Сколько мог приподнялся на лавке Илейка. Так вот они какие! Враги — варяги! Если бы он мог ходить... Он не побежал бы... Нет... Пускай смерть!
Будто услышал его смерд:
— Проклятье вам...
Он не договорил... Началось избиение. Казалось, само небо окрасилось кровью. Сталкиваясь, люди топтались на месте, как согнанные на убой овцы. Мертвые не падали на землю — их поддерживали тела живых. Варяги скалили зубы, подобно диким кабанам.
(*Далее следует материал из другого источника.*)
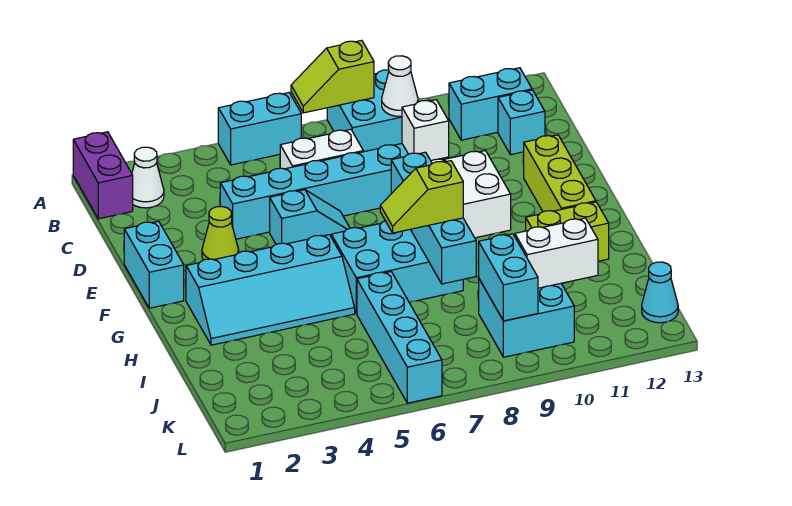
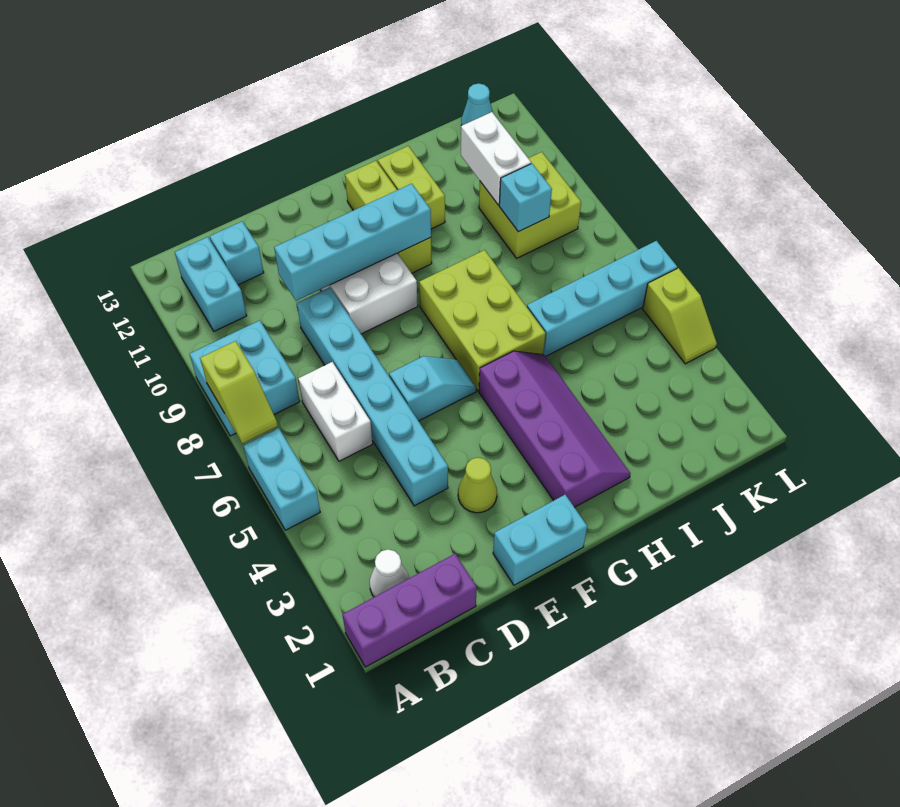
purple 1x2 brick [73,132,133,219] -> purple 1x3 brick [342,554,477,667]
white 1x1 cone [382,56,418,116] -> none
white 1x1 brick [402,100,449,161] -> none
cyan 1x2 slope [270,190,350,244] -> cyan 1x2 slope turned to [389,356,476,421]
lime 1x3 brick [524,135,596,212] -> lime 1x3 brick turned to [345,161,432,273]
cyan 1x4 brick [391,152,476,284] -> cyan 1x4 brick moved to [274,184,431,301]
cyan 2x4 slope [186,235,355,345] -> purple 2x4 slope [479,351,631,507]
cyan 2x3 brick [331,221,463,314] -> lime 2x3 brick [419,250,546,391]
lime 1x2 slope [380,161,463,233] -> lime 1x2 slope moved to [643,268,717,364]
cyan 2x2 brick [479,279,574,357] -> lime 2x2 brick [479,152,581,258]
cyan 1x2 brick [479,234,538,321] -> cyan 1x1 brick [499,164,552,232]

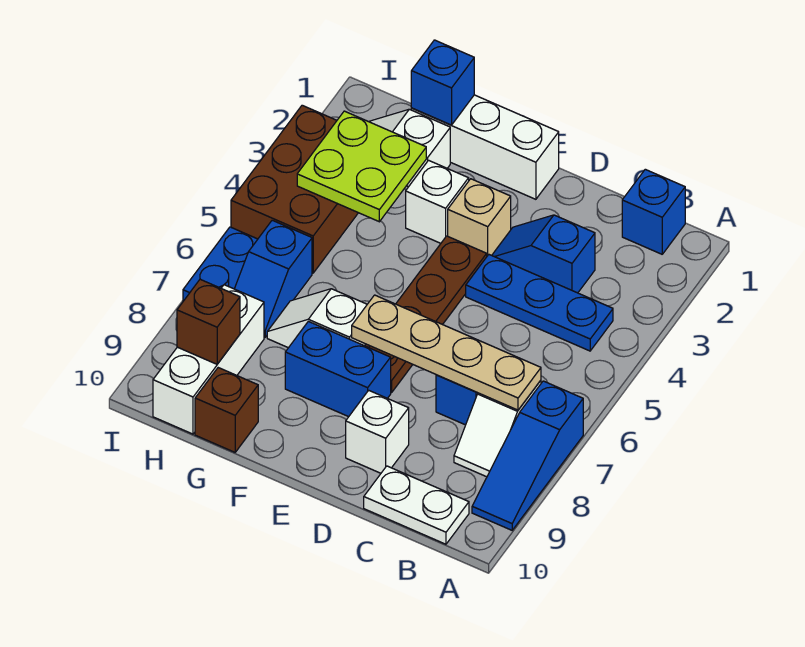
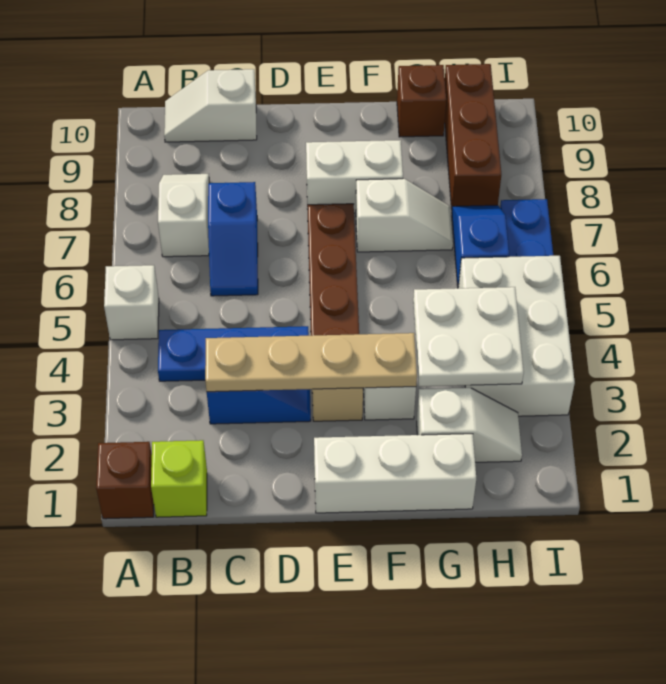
blue 1x3 slope [472,381,583,530] -> none
blue 1x1 brick [622,169,685,254] -> lime 1x1 brick [151,440,207,517]
tan 1x4 plate [352,295,541,410] -> tan 1x4 plate moved to [205,333,417,392]
white 1x2 plate [364,466,469,544] -> white 1x2 slope [164,69,257,142]
white 1x1 brick [346,390,409,473] -> white 1x1 brick moved to [104,265,159,340]
blue 1x2 brick [285,321,391,417] -> white 1x2 brick [306,140,403,213]
blue 1x1 brick [411,40,474,125] -> none
lime 2x2 plate [297,111,426,222] -> white 2x2 plate [413,287,524,386]
brown 2x3 brick [231,105,358,273] -> white 2x3 brick [458,256,575,416]
white 1x3 brick [153,285,264,434] -> brown 1x3 brick [445,64,501,209]
brown 1x1 brick [177,279,240,364] -> brown 1x1 brick moved to [96,442,154,519]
Илейка глаз не закрывал, и все видел, запомнил на всю жизнь. Ярл стоял под знаменем и только двигал усами. К его ногам тащили со всех сторон и складывали нехитрое крестьянское имущество — скрыни, сундуки, меховые одеяла, берестяные коробы с мукой. У кого-то отняли корову и тут же забили. Потом стали взваливать все это на плечи оставшихся в живых, погнали их к реке. Последним ушел ярл, осененный знаменем. Он шагал гордо, почти не сгибая ног, как и подобало победителю. Знал, что и этой битве посвятит скальд (*древнескандинавский певец-поэт) суровую руну, в которой прославит на века его «подвиг».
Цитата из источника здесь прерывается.